Can we design decision tools to offset or even leverage the hurdles that our brains put in front the most important decisions that we face? Take planning and saving for a comfortable retirement. How much and in what one invests are two of the most important decisions any adult needs to make and take responsibility for.
“Do your eyes glaze over when you start hearing about financial planning, asset allocation or stock picking?”*
With fewer people being able to rely on defined benefit pensions, social security’s long-term solvency uncertain and questions about conflicts of interest in the investment advice industry, people need to be more self-reliant. And yet, one half of American households will not have enough saved to maintain their standard of living in retirement. On average, people aged 55 to 64 years old have just $104,000 in retirement savings. Clearly some bad decisions are being made.

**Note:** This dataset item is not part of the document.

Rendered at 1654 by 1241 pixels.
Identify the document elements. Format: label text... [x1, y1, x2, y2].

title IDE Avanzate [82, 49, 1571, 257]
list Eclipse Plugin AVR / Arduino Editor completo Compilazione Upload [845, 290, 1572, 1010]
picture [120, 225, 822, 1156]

The Social Security Administration has helpfully compiled a summary of behavioral economics research that helps explain why people tend to fall short. It includes a list of depressingly familiar behavioral impediments:
|Informational issues||Ambiguity aversion
|Heuristics and biases||Rules of thumb
Status quo bias
|Decision context||Reference dependence
Marketwatch.com recently published three articles examining the role “Robo-Advisors” can play in helping people meet their savings requirements. This unfortunate term refers to automated investment services, web sites that provide advice and execution with respect to asset allocation, rebalancing, dividend reinvestment even tax loss harvesting, at about one-half the cost of a human. The user answers questions about the amount they have to invest, risk tolerance, goals and time frame for investing. The service returns an investment plan including asset allocation with specific investments and provides ongoing management.
These services could be helpful from a behavioral standpoint. Just by requiring the user to slow down and answer a series of questions, the user has to engage their higher brain functions (“system 2“), rather than rely only on intuition or simple rules-of-thumb. They should reduce the effects of inattention and limited self-control over time by serving as a commitment device: people have implicitly promised (at least themselves), to follow through on savings and investment plans. Ambiguity aversion, discomfort with unknown risks and unfamiliar fields that plagues many would-be investors, can be limited if risks are explained simply and the questions posed are not too difficult. For example, don’t ask the user to forecast inflation or investment returns! These services also use choice architecture to draw people to low cost index funds and ETFs by default; high expenses are the bane of long-term investing.
The Marketwatch articles note that robo-advisors have some obvious limitations. Some people may really need the reassurance of a human to confirm that the results and the plan make sense and to help instill discipline to stick with the plan through market downturns. Humans are also required for unusual situations and other financial planning requirements like college, estate planning, insurance, etc.
If I were designing one of these, I’d include a Save More Tomorrow option, a really clever way to nudge ourselves to do what is best for us in the long run, reducing procrastination and present bias. Also, I would incorporate social media to leverage peoples’ desire for inclusion and try hard to make the process fun. In sum, automated investment services could be effective decision tools to help many people decide how to save for their future but also to execute that decision.